[Page images and extracted text]
###
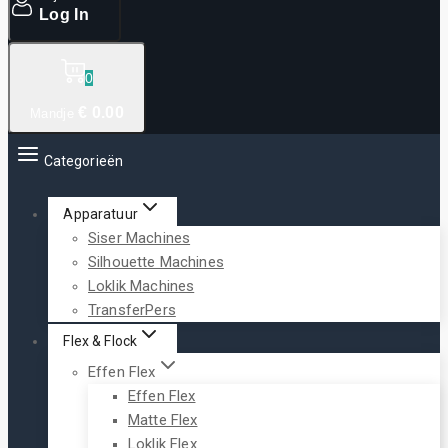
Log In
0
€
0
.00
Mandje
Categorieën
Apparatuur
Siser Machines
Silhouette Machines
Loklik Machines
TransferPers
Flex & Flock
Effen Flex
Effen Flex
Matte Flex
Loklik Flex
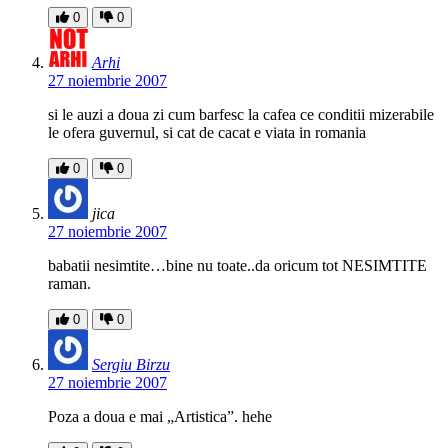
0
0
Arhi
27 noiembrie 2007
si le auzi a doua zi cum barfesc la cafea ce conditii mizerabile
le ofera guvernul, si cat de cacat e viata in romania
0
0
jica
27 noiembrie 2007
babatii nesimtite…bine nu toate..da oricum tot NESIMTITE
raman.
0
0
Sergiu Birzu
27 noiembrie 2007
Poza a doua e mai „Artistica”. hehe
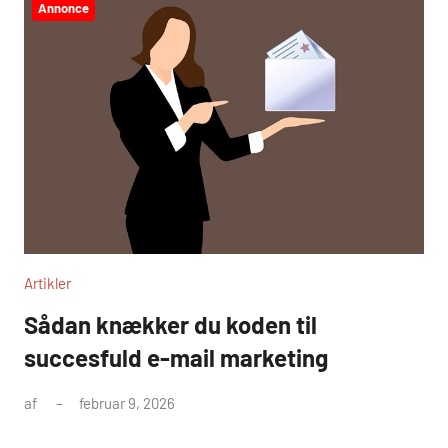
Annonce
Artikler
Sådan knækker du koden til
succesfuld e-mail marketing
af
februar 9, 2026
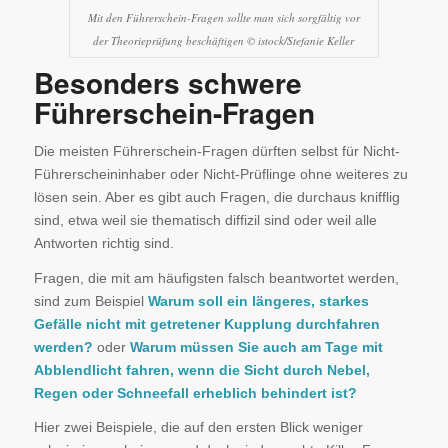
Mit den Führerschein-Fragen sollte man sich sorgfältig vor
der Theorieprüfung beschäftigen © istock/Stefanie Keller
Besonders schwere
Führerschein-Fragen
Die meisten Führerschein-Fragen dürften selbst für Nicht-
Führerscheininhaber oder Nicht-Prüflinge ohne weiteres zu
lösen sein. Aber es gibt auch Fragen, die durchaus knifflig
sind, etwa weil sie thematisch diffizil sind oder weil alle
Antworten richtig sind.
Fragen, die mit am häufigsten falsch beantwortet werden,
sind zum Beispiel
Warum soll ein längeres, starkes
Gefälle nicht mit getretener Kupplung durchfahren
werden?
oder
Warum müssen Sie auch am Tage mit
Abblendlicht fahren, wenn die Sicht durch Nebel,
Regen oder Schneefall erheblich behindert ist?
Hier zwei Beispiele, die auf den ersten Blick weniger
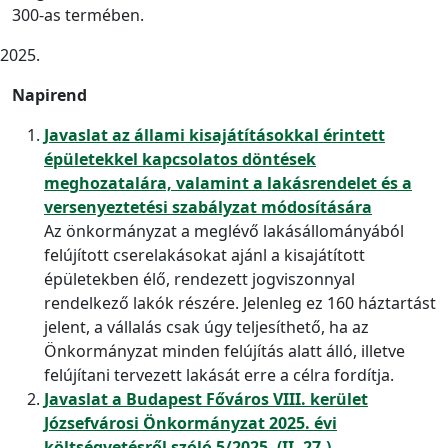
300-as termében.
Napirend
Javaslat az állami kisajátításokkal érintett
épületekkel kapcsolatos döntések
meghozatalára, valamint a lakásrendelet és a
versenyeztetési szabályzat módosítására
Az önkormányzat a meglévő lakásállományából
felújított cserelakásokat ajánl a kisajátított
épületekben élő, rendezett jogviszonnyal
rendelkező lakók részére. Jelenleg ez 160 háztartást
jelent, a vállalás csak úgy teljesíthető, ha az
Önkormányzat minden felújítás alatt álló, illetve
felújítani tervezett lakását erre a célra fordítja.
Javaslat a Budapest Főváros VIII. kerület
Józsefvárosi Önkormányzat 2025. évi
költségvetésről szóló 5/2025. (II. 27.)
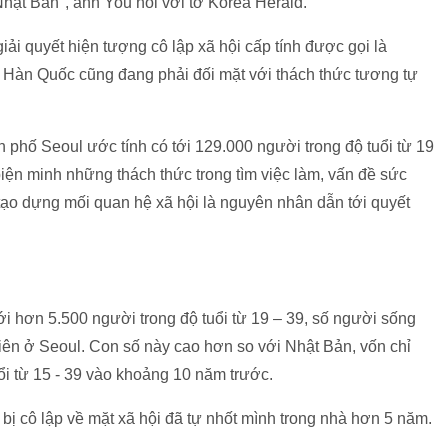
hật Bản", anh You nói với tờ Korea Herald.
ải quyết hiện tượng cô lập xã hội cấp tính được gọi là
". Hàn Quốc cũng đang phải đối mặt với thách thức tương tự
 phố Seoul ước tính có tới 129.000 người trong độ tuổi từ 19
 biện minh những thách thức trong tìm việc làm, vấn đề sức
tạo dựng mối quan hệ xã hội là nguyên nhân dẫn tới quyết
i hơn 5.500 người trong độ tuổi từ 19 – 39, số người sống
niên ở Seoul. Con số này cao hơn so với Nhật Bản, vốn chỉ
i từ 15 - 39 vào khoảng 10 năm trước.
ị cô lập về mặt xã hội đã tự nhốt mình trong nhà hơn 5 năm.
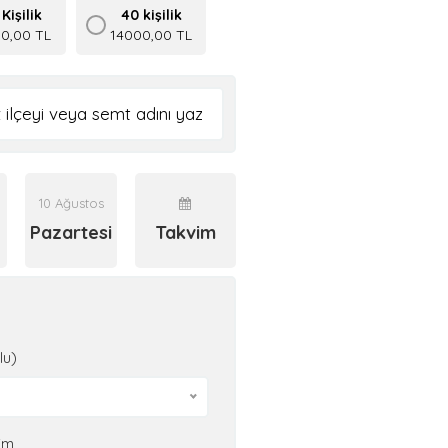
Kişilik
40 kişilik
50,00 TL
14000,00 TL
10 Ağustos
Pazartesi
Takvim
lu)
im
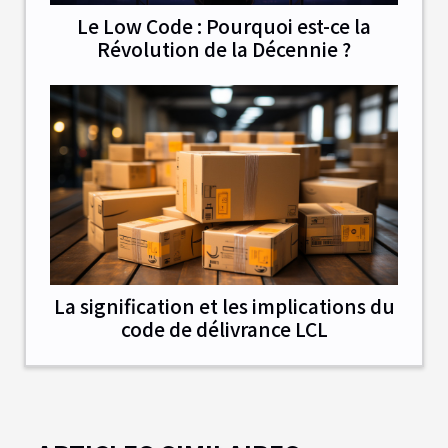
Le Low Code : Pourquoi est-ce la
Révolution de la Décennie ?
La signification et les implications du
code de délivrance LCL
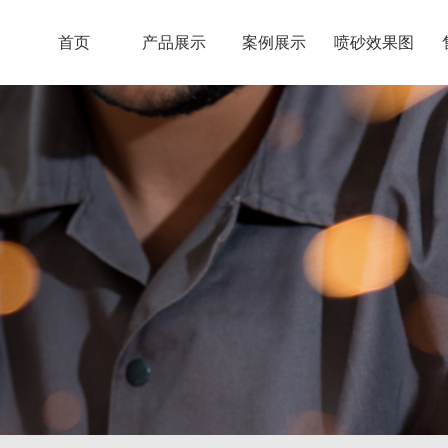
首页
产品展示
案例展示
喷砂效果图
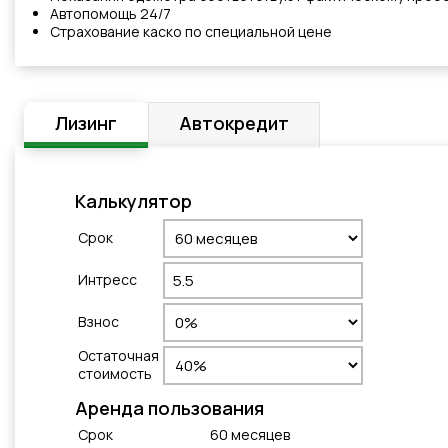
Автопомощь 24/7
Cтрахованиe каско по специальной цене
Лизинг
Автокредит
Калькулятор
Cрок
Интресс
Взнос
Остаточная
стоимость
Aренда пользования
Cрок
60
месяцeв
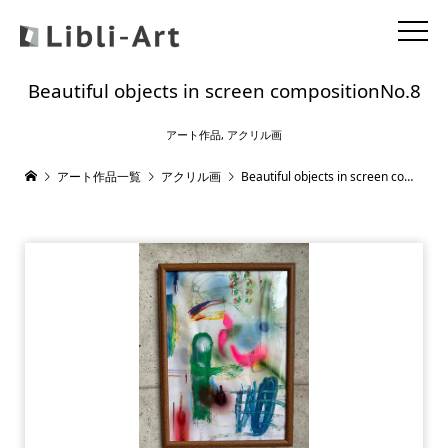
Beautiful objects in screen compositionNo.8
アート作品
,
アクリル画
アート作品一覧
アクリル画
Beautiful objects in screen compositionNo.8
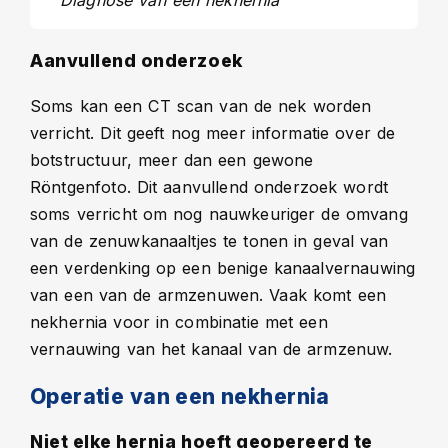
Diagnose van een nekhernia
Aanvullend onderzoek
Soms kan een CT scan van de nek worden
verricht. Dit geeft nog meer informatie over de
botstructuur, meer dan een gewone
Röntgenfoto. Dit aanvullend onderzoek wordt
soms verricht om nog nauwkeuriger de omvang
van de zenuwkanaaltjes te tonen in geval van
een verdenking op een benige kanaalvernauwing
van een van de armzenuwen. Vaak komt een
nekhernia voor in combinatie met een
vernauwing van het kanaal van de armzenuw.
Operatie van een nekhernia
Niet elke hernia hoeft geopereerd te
###
— PROBLEM TO WORK ON —
Could you render the extracted text from the start of the records through the line containing "költségvetésről szóló 5/2025. (II. 27.)" as a JSON list of strings, one string per line, with blank lines omitted and the pictures left out?

— EXERCISE SOLUTION —
[
  "Log In",
  "0",
  "€",
  "0",
  ".00",
  "Mandje",
  "Categorieën",
  "Apparatuur",
  "Siser Machines",
  "Silhouette Machines",
  "Loklik Machines",
  "TransferPers",
  "Flex & Flock",
  "Effen Flex",
  "Effen Flex",
  "Matte Flex",
  "Loklik Flex",
  "0",
  "0",
  "Arhi",
  "27 noiembrie 2007",
  "si le auzi a doua zi cum barfesc la cafea ce conditii mizerabile",
  "le ofera guvernul, si cat de cacat e viata in romania",
  "0",
  "0",
  "jica",
  "27 noiembrie 2007",
  "babatii nesimtite…bine nu toate..da oricum tot NESIMTITE",
  "raman.",
  "0",
  "0",
  "Sergiu Birzu",
  "27 noiembrie 2007",
  "Poza a doua e mai „Artistica”. hehe",
  "Annonce",
  "Artikler",
  "Sådan knækker du koden til",
  "succesfuld e-mail marketing",
  "af",
  "februar 9, 2026",
  "Mit den Führerschein-Fragen sollte man sich sorgfältig vor",
  "der Theorieprüfung beschäftigen © istock/Stefanie Keller",
  "Besonders schwere",
  "Führerschein-Fragen",
  "Die meisten Führerschein-Fragen dürften selbst für Nicht-",
  "Führerscheininhaber oder Nicht-Prüflinge ohne weiteres zu",
  "lösen sein. Aber es gibt auch Fragen, die durchaus knifflig",
  "sind, etwa weil sie thematisch diffizil sind oder weil alle",
  "Antworten richtig sind.",
  "Fragen, die mit am häufigsten falsch beantwortet werden,",
  "sind zum Beispiel",
  "Warum soll ein längeres, starkes",
  "Gefälle nicht mit getretener Kupplung durchfahren",
  "werden?",
  "oder",
  "Warum müssen Sie auch am Tage mit",
  "Abblendlicht fahren, wenn die Sicht durch Nebel,",
  "Regen oder Schneefall erheblich behindert ist?",
  "Hier zwei Beispiele, die auf den ersten Blick weniger",
  "300-as termében.",
  "Napirend",
  "Javaslat az állami kisajátításokkal érintett",
  "épületekkel kapcsolatos döntések",
  "meghozatalára, valamint a lakásrendelet és a",
  "versenyeztetési szabályzat módosítására",
  "Az önkormányzat a meglévő lakásállományából",
  "felújított cserelakásokat ajánl a kisajátított",
  "épületekben élő, rendezett jogviszonnyal",
  "rendelkező lakók részére. Jelenleg ez 160 háztartást",
  "jelent, a vállalás csak úgy teljesíthető, ha az",
  "Önkormányzat minden felújítás alatt álló, illetve",
  "felújítani tervezett lakását erre a célra fordítja.",
  "Javaslat a Budapest Főváros VIII. kerület",
  "Józsefvárosi Önkormányzat 2025. évi",
  "költségvetésről szóló 5/2025. (II. 27.)"
]